En ce moment, on se rattrape un peu question critiques de films, et après l’univers fantastique de L’imaginarium du Docteur Parnassus hier, place aujourd’hui à une petite comédie française des plus réjouissantes. Certes, le film est moins récent (je l’ai vu il y a quand même plus d’une semaine), mais il est, je vous l’assure, tout aussi plaisant dans son genre

Bazil (Dany Boon) est pauvre type, dans le sens où la vie ne lui fait pas vraiment de cadeau. Enfant, il est séparé de sa mère, devenue folle après que son père soit mort à cause d’une mine lors d’une opération de déminage. Plus tard, alors qu’il travaille dans un videostore, une fusillade éclate dans la rue, et une balle perdue part se loger dans sa tête. Il en réchappe miraculeusement, mais sa vie est menacée en permanence par cette bombe à retardement qui a élu domicile dans son crâne. Ayant perdu famille et travail, il est recueilli par une bande de drôles tous plus farfelus les uns que les autres. Remington est un fana d’expressions françaises, Calculette a le compas dans l’œil, et ce pour quelque mesure que ce soit (distance, poids, …), Fracasse a eu son nom inscrit dans le livre des records en tant qu’homme canon, Placard est un ex-taulard, la Môme Caoutchouc est contorsionniste, Petit Pierre est un inventeur génial à l’imagination débordante et Tambouille gère tout ce bazar. Un jour, Bazil tombe par hasard devant les sièges sociaux des deux société d’armement rivales à qui il doit les armes qui ont, l’une coûté la vie à son père, l’autre changé sa vie à jamais. Dès lors, il n’a plus qu’une idée en tête : se venger, avec ou sans l’aide de ses nouveaux amis.

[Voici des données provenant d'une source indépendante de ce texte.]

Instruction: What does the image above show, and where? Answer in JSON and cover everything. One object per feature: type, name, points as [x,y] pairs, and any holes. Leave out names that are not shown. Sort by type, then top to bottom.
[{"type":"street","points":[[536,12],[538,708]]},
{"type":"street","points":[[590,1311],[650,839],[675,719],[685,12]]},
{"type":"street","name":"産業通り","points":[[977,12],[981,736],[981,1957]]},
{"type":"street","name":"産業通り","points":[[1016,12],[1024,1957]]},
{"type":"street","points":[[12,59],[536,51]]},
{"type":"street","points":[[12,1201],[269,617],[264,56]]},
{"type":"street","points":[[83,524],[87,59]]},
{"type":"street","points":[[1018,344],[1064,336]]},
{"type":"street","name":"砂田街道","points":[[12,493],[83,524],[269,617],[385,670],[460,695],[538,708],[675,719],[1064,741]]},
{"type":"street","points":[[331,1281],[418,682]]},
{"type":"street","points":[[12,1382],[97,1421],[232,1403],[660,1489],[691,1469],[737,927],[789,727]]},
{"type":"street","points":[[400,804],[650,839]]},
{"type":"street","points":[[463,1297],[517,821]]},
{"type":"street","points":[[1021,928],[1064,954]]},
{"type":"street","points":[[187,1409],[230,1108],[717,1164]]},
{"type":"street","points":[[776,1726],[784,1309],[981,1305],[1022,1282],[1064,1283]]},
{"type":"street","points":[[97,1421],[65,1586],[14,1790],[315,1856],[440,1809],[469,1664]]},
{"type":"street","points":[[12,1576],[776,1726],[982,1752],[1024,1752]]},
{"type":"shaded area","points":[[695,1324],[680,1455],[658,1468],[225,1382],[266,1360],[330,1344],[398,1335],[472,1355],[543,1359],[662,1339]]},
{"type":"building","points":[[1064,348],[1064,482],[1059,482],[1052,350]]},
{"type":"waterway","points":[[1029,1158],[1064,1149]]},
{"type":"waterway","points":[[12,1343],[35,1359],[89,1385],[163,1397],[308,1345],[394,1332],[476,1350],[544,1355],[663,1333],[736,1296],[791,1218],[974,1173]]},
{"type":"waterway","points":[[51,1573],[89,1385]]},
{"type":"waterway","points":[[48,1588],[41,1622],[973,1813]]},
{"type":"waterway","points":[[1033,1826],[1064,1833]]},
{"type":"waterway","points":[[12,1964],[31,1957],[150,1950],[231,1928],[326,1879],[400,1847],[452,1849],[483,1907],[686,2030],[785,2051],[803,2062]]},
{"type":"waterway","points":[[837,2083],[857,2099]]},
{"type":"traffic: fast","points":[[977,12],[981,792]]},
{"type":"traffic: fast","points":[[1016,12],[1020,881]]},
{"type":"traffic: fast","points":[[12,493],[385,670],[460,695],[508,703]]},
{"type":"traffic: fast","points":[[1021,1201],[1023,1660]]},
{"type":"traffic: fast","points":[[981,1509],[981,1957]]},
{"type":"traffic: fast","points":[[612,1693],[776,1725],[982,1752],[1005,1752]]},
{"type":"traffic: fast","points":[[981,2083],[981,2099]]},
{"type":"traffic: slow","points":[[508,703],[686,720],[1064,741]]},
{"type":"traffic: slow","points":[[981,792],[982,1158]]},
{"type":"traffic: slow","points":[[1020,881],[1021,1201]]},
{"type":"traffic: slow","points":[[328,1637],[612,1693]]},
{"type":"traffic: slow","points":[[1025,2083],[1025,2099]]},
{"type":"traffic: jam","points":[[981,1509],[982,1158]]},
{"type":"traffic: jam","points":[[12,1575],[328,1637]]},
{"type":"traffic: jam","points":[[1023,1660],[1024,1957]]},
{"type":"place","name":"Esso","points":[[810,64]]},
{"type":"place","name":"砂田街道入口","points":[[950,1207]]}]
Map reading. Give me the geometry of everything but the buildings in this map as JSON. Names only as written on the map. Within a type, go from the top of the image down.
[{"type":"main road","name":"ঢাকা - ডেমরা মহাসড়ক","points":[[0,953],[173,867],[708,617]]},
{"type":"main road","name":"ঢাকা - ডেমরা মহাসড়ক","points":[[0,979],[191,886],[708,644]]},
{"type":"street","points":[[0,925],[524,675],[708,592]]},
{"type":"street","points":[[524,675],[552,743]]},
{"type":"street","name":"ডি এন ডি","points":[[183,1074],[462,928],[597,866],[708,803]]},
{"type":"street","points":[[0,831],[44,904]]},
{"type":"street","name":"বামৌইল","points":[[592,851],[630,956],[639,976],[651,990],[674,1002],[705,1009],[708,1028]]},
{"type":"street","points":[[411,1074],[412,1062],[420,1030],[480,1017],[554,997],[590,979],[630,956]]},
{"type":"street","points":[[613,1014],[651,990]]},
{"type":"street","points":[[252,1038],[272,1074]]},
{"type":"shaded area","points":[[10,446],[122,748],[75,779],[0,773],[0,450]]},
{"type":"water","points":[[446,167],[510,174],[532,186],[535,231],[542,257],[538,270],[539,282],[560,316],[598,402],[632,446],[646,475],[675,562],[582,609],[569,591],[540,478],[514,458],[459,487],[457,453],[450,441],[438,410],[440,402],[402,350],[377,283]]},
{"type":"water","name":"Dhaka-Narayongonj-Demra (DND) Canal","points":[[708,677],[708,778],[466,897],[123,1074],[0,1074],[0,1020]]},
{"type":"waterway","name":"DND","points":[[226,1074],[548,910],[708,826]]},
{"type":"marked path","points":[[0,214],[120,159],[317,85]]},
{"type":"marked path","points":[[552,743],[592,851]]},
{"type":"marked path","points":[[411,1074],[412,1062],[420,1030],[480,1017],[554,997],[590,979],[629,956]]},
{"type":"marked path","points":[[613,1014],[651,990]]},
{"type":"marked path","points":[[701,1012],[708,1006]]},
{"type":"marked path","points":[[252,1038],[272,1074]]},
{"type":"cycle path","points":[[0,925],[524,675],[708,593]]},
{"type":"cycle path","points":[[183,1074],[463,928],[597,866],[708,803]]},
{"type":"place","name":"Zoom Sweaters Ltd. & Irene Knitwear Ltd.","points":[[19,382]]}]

Dès l’arrivée de Bazil à Tire-larigot, l’abri aménagé au milieu d’une décharge qui sert de maison à toute la bande, on comprend tout de suite que le film mise beaucoup sur l’originalité et la poésie. En dehors de ses habitants, hauts en couleur et à la personnalité forte, Tire-larigot est une véritable caverne d’Ali Baba. Petit Pierre transforme en effet tous les objets qu’on lui amène en véritables œuvres d’art. Il excelle tout particulièrement dans la confection de jouets qui émerveillent toute la petite troupe (et le spectateur). On lui doit également la « décoration » de l’abri, qui offre un décor à la fois surréaliste, poétique et enchanteur aux quelques scènes qui s’y déroulent.

Sortie de Tire-larigot, l’action n’en demeure pas moins trépidante. La vengeance de Bazil est habilement menée, sans violence, puisqu’elle consiste à retourner chacun des deux dirigeants des deux sociétés d’armement l’un contre l’autre. Pour cela, là encore, Bazil et sa bande font preuve de beaucoup d’imagination, et seul le face-à-face quasi-final fait un peu craindre une chute trop stéréotypée. Heureusement, ce n’est finalement pas le cas, et le véritable finish réserve beaucoup d’humour, et rappelle quelque peu un certain Be kind, rewind (Soyez sympa, rembobinez).

Au final, ce Micmacs à tire-larigot n’est donc pas exactement une comédie, même si certains passages prêtent à sourire. Il s’agit en fait d’un film assez indescriptible, qui réjouit la pupille, n’ennuie pas, et égaye le spectateur initialement moribond à l’idée d’aller regarder un énième navet français, même si l’intrigue ne captive et n’accélère pas le palpitant plus que ça. Une réelle alternative aux blockbusters américains niais et/ou sans saveur du moment, et une véritable ode à l’imagination et au dépaysement, sur un thème dur, sérieux, exceptionnellement traité avec une légèreté qui fait plaisir à voir et ne dénature en rien son importance.












on a failli aller le voir avec ma moitié mais on a opté au final pour 2012 car dany boon lui sortait un peu par les oreilles :p
Je peux t’assurer qu’on aurait mieux fait d’aller voir ça
en tout cas ça a l’air sympa malgré le battage médiatique auquel on a eu droit sur Dany ces dernières années.